### Exercise prompt
Nothing is to be left out: repeat every entry exactly as given.

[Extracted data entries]
- Opening Delimiter -

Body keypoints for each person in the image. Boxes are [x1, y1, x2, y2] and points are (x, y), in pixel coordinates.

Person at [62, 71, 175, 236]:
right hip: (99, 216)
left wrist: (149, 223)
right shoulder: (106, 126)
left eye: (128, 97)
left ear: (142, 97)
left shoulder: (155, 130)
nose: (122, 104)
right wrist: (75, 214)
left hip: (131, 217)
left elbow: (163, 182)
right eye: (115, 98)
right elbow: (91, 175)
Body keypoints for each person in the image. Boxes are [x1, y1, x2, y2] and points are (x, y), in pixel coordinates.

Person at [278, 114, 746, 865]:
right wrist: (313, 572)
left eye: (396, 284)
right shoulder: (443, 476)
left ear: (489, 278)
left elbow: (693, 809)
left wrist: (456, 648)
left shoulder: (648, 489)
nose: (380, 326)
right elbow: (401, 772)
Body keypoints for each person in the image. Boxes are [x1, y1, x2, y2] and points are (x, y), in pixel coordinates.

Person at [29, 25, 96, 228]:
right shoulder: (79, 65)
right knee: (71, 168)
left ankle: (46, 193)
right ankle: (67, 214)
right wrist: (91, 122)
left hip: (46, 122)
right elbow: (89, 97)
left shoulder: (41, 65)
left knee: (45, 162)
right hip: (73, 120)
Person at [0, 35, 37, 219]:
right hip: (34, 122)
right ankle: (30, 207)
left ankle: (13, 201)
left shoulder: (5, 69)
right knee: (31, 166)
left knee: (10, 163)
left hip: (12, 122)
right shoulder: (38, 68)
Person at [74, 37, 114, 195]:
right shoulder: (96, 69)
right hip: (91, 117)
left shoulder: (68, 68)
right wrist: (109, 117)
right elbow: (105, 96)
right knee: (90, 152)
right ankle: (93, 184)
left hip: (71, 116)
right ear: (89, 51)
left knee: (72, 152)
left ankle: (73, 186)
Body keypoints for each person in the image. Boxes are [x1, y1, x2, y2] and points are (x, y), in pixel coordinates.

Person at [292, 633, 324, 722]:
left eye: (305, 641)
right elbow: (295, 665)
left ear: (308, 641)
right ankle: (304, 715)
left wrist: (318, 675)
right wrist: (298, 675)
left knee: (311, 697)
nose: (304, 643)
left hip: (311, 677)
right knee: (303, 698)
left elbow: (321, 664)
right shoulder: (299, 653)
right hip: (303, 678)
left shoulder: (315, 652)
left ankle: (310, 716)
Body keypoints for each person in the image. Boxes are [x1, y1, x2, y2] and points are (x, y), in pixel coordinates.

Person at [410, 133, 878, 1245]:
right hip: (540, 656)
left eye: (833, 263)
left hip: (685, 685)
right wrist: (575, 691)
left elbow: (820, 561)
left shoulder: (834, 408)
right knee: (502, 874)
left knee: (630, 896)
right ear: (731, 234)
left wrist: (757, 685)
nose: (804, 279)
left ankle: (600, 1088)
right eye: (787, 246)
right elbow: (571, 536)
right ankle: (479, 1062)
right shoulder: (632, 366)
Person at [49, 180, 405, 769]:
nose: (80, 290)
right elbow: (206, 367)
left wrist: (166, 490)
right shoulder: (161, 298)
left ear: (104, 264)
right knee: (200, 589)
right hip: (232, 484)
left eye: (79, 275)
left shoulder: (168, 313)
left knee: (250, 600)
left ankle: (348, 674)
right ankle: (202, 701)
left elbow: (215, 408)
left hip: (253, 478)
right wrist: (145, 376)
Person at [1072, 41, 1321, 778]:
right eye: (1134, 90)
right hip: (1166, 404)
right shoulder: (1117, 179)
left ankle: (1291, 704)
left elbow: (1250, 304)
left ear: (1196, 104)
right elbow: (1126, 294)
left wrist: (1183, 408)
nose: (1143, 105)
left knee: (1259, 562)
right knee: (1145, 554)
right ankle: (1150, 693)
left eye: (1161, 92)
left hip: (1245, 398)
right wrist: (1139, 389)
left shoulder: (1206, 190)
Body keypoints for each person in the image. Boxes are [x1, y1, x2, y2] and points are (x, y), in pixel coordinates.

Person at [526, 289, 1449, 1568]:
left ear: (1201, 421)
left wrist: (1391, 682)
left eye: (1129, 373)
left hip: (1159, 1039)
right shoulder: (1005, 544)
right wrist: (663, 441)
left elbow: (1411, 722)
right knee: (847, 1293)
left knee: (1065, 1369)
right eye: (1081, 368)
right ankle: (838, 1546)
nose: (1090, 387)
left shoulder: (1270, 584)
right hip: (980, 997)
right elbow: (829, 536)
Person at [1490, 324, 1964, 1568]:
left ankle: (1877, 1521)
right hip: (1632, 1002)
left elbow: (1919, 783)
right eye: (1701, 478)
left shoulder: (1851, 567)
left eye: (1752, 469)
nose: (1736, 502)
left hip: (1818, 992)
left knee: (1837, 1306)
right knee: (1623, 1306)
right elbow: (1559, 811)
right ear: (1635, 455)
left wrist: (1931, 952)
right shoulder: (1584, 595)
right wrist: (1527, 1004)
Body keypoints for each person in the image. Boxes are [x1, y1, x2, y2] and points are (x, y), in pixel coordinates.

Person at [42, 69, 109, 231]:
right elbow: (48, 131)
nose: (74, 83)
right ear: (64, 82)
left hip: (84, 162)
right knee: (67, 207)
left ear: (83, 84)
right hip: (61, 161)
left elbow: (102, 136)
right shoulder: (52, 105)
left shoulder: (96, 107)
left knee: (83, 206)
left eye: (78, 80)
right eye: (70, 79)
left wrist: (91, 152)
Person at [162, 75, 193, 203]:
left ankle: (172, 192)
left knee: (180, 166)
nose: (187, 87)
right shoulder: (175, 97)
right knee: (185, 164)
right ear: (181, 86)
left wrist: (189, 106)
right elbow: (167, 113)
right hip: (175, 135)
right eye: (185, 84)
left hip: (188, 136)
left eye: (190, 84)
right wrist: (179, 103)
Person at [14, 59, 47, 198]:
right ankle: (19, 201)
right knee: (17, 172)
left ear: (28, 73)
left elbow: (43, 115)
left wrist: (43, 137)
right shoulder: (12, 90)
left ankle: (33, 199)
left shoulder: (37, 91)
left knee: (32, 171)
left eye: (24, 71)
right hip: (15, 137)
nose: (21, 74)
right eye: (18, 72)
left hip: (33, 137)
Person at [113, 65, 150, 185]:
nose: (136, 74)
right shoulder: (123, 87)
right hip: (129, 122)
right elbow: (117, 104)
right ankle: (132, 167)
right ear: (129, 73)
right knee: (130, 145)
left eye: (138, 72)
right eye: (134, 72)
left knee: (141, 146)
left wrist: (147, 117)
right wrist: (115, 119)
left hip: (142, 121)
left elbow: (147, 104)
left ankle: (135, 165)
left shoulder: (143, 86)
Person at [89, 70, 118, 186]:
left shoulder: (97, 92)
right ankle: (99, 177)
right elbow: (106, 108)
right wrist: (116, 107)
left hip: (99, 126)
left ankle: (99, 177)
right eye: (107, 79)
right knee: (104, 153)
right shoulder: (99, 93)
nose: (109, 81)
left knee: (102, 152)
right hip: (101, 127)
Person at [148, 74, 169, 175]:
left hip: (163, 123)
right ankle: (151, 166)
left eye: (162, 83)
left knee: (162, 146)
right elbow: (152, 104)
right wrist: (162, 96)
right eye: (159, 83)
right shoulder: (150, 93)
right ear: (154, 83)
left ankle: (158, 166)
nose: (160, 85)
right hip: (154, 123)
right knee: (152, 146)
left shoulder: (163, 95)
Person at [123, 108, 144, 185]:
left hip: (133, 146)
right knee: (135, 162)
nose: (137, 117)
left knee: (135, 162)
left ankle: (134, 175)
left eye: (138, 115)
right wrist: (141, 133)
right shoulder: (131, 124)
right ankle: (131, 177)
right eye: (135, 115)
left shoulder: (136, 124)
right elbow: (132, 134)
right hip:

- Closing Delimiter -

### Expected answer
Body keypoints for each person in the image. Boxes are [x1, y1, x2, y2] and points are (x, y), in pixel coordinates.

Person at [62, 71, 175, 236]:
right hip: (99, 216)
left wrist: (149, 223)
right shoulder: (106, 126)
left eye: (128, 97)
left ear: (142, 97)
left shoulder: (155, 130)
nose: (122, 104)
right wrist: (75, 214)
left hip: (131, 217)
left elbow: (163, 182)
right eye: (115, 98)
right elbow: (91, 175)
Body keypoints for each person in the image. Boxes are [x1, y1, x2, y2] and points are (x, y), in pixel coordinates.

Person at [278, 114, 746, 865]:
right wrist: (313, 572)
left eye: (396, 284)
right shoulder: (443, 476)
left ear: (489, 278)
left elbow: (693, 809)
left wrist: (456, 648)
left shoulder: (648, 489)
nose: (380, 326)
right elbow: (401, 772)
Body keypoints for each person in the image. Boxes are [x1, y1, x2, y2] and points are (x, y), in pixel coordinates.

Person at [29, 25, 96, 228]:
right shoulder: (79, 65)
right knee: (71, 168)
left ankle: (46, 193)
right ankle: (67, 214)
right wrist: (91, 122)
left hip: (46, 122)
right elbow: (89, 97)
left shoulder: (41, 65)
left knee: (45, 162)
right hip: (73, 120)
Person at [0, 35, 37, 219]:
right hip: (34, 122)
right ankle: (30, 207)
left ankle: (13, 201)
left shoulder: (5, 69)
right knee: (31, 166)
left knee: (10, 163)
left hip: (12, 122)
right shoulder: (38, 68)
Person at [74, 37, 114, 195]:
right shoulder: (96, 69)
right hip: (91, 117)
left shoulder: (68, 68)
right wrist: (109, 117)
right elbow: (105, 96)
right knee: (90, 152)
right ankle: (93, 184)
left hip: (71, 116)
right ear: (89, 51)
left knee: (72, 152)
left ankle: (73, 186)
Body keypoints for each person in the image. Boxes are [x1, y1, x2, y2] and points are (x, y), in pixel coordinates.

Person at [292, 633, 324, 722]:
left eye: (305, 641)
right elbow: (295, 665)
left ear: (308, 641)
right ankle: (304, 715)
left wrist: (318, 675)
right wrist: (298, 675)
left knee: (311, 697)
nose: (304, 643)
left hip: (311, 677)
right knee: (303, 698)
left elbow: (321, 664)
right shoulder: (299, 653)
right hip: (303, 678)
left shoulder: (315, 652)
left ankle: (310, 716)
Body keypoints for each person in the image. Boxes are [x1, y1, x2, y2] and points are (x, y), in pixel coordinates.

Person at [410, 133, 878, 1245]:
right hip: (540, 656)
left eye: (833, 263)
left hip: (685, 685)
right wrist: (575, 691)
left elbow: (820, 561)
left shoulder: (834, 408)
right knee: (502, 874)
left knee: (630, 896)
right ear: (731, 234)
left wrist: (757, 685)
nose: (804, 279)
left ankle: (600, 1088)
right eye: (787, 246)
right elbow: (571, 536)
right ankle: (479, 1062)
right shoulder: (632, 366)
Person at [49, 180, 405, 769]:
nose: (80, 290)
right elbow: (206, 367)
left wrist: (166, 490)
right shoulder: (161, 298)
left ear: (104, 264)
right knee: (200, 589)
right hip: (232, 484)
left eye: (79, 275)
left shoulder: (168, 313)
left knee: (250, 600)
left ankle: (348, 674)
right ankle: (202, 701)
left elbow: (215, 408)
left hip: (253, 478)
right wrist: (145, 376)
Person at [1072, 41, 1321, 778]:
right eye: (1134, 90)
right hip: (1166, 404)
right shoulder: (1117, 179)
left ankle: (1291, 704)
left elbow: (1250, 304)
left ear: (1196, 104)
right elbow: (1126, 294)
left wrist: (1183, 408)
nose: (1143, 105)
left knee: (1259, 562)
right knee: (1145, 554)
right ankle: (1150, 693)
left eye: (1161, 92)
left hip: (1245, 398)
right wrist: (1139, 389)
left shoulder: (1206, 190)
Body keypoints for each person in the image. Boxes are [x1, y1, x2, y2] and points are (x, y), in pixel coordinates.

Person at [526, 289, 1449, 1568]:
left ear: (1201, 421)
left wrist: (1391, 682)
left eye: (1129, 373)
left hip: (1159, 1039)
right shoulder: (1005, 544)
right wrist: (663, 441)
left elbow: (1411, 722)
right knee: (847, 1293)
left knee: (1065, 1369)
right eye: (1081, 368)
right ankle: (838, 1546)
nose: (1090, 387)
left shoulder: (1270, 584)
right hip: (980, 997)
right elbow: (829, 536)
Person at [1490, 324, 1964, 1568]:
left ankle: (1877, 1521)
right hip: (1632, 1002)
left elbow: (1919, 783)
right eye: (1701, 478)
left shoulder: (1851, 567)
left eye: (1752, 469)
nose: (1736, 502)
left hip: (1818, 992)
left knee: (1837, 1306)
right knee: (1623, 1306)
right elbow: (1559, 811)
right ear: (1635, 455)
left wrist: (1931, 952)
right shoulder: (1584, 595)
right wrist: (1527, 1004)
Body keypoints for each person in the image. Boxes are [x1, y1, x2, y2] and points are (x, y), in pixel coordinates.

Person at [42, 69, 109, 231]:
right elbow: (48, 131)
nose: (74, 83)
right ear: (64, 82)
left hip: (84, 162)
right knee: (67, 207)
left ear: (83, 84)
right hip: (61, 161)
left elbow: (102, 136)
right shoulder: (52, 105)
left shoulder: (96, 107)
left knee: (83, 206)
left eye: (78, 80)
right eye: (70, 79)
left wrist: (91, 152)
Person at [162, 75, 193, 203]:
left ankle: (172, 192)
left knee: (180, 166)
nose: (187, 87)
right shoulder: (175, 97)
right knee: (185, 164)
right ear: (181, 86)
left wrist: (189, 106)
right elbow: (167, 113)
right hip: (175, 135)
right eye: (185, 84)
left hip: (188, 136)
left eye: (190, 84)
right wrist: (179, 103)
Person at [14, 59, 47, 198]:
right ankle: (19, 201)
right knee: (17, 172)
left ear: (28, 73)
left elbow: (43, 115)
left wrist: (43, 137)
right shoulder: (12, 90)
left ankle: (33, 199)
left shoulder: (37, 91)
left knee: (32, 171)
left eye: (24, 71)
right hip: (15, 137)
nose: (21, 74)
right eye: (18, 72)
left hip: (33, 137)
Person at [113, 65, 150, 185]:
nose: (136, 74)
right shoulder: (123, 87)
right hip: (129, 122)
right elbow: (117, 104)
right ankle: (132, 167)
right ear: (129, 73)
right knee: (130, 145)
left eye: (138, 72)
right eye: (134, 72)
left knee: (141, 146)
left wrist: (147, 117)
right wrist: (115, 119)
left hip: (142, 121)
left elbow: (147, 104)
left ankle: (135, 165)
left shoulder: (143, 86)
Person at [89, 70, 118, 186]:
left shoulder: (97, 92)
right ankle: (99, 177)
right elbow: (106, 108)
right wrist: (116, 107)
left hip: (99, 126)
left ankle: (99, 177)
right eye: (107, 79)
right knee: (104, 153)
right shoulder: (99, 93)
nose: (109, 81)
left knee: (102, 152)
right hip: (101, 127)
Person at [148, 74, 169, 175]:
left hip: (163, 123)
right ankle: (151, 166)
left eye: (162, 83)
left knee: (162, 146)
right elbow: (152, 104)
right wrist: (162, 96)
right eye: (159, 83)
right shoulder: (150, 93)
right ear: (154, 83)
left ankle: (158, 166)
nose: (160, 85)
right hip: (154, 123)
right knee: (152, 146)
left shoulder: (163, 95)
Person at [123, 108, 144, 185]:
left hip: (133, 146)
right knee: (135, 162)
nose: (137, 117)
left knee: (135, 162)
left ankle: (134, 175)
left eye: (138, 115)
right wrist: (141, 133)
right shoulder: (131, 124)
right ankle: (131, 177)
right eye: (135, 115)
left shoulder: (136, 124)
right elbow: (132, 134)
right hip:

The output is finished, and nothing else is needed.